Both events are free, but both will have a retiring collection for the RNLI and Kent Merchant Navy Association

If you know others who would like to attend either or both these events,

feel free to pass on email addresses, or to include them in your RSVP.

All are welcome to both events up to the capacity of both churches.

RSVP not required for the Music Hall Evening alone.

~

If you go, please take notes and photos and copy me in, thanks. I would love to attend but unfortunately an working in my SW France studio until mid March when I intend to return to England.

My own association with Samuel Plimsoll came about quite by chance and indirectly.

You have probably heard of his name as had I and was aware of the famous  ‘Plimsoll line’ on most of the world’s merchant ships, created to prevent over loading.

The tangent that follows is also a clue to a creative processes, enjoy.

For various reasons I had felt compelled to paint Plymouth Cattewater by moonlight,  one of the fore most being I’d enjoyed this sight on many occasions after evening racing with family and friends on Plymouth Sound

This eventually inspired  the painting ‘Emigration, Plymouth Cattewater by moonlight‘.

By the way  I’m sometimes asked about the word ‘cattewater’ which appears on maps spelt in various ways.

It is a nautical term and refers to a place ships of bygone years would ‘catte’ their anchor.

The cat, catte, cate, was a basic derrick near the stem used to secure and lower an anchor.

Having discovered the now demolished buildings on and near Phoenix Quay had been an emigration depot of some renown I started to look for a suitable ship to place in the scene.

By chance I found an Aberdeen clipper which had sailed regularly from Plymouth to Australia with emigrants returning racing with the wool clip against such famous clipper ship names as ‘Cutty Sark‘ and ‘Thermopylae‘.

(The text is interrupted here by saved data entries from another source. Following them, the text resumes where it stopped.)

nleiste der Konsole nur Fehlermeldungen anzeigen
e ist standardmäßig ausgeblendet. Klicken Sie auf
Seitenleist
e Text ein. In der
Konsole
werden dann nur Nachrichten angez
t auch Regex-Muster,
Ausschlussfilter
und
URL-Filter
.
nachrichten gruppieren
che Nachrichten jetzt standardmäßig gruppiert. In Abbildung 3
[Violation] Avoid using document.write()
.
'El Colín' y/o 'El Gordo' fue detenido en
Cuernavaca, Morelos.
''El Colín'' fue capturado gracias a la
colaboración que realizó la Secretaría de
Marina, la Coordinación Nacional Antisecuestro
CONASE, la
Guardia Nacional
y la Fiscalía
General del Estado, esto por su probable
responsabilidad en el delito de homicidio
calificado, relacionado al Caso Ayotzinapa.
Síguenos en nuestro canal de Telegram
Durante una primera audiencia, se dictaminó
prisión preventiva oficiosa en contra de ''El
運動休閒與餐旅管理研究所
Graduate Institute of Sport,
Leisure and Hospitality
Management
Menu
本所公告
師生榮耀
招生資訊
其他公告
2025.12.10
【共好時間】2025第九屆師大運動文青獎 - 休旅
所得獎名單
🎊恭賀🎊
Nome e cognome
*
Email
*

By good fortune I found a ship with a very famous name.

This in turn started a whole new thread about emigration to Australia.

The resultant painting produced a host of documents including the dairies of people who had emigrated on the ship which of course, I guess you are ahead of me, was and is the  Aberdeen clipper ‘Samuel Plimsoll‘.

The clipper was named in honour of Mr. Samuel Plimsoll MP, carried an image of him as her figure head and was launched by the gentleman.

Fairly recently the painting inspired an article about emigration in a journal of the Royal Geographic Society(the story is on this blog), quite an honour for all concerned.

You can purchase a signed numbered copy of ‘Emigation, Plymouth Cattewater‘ from this web site using Paypal on the Marine Print Gallery page or by paying bank to bank.

As the story of the painting developed on this blog various people contacted me mostly from Britain and Australia and were very generous with their research and archives.

One was the person who sent me this invitation and asks us all to pass it to interested parties, the author of  ‘The Plimsoll Sensation‘ a detailed account of the life and times of our hero Samuel Plimsoll.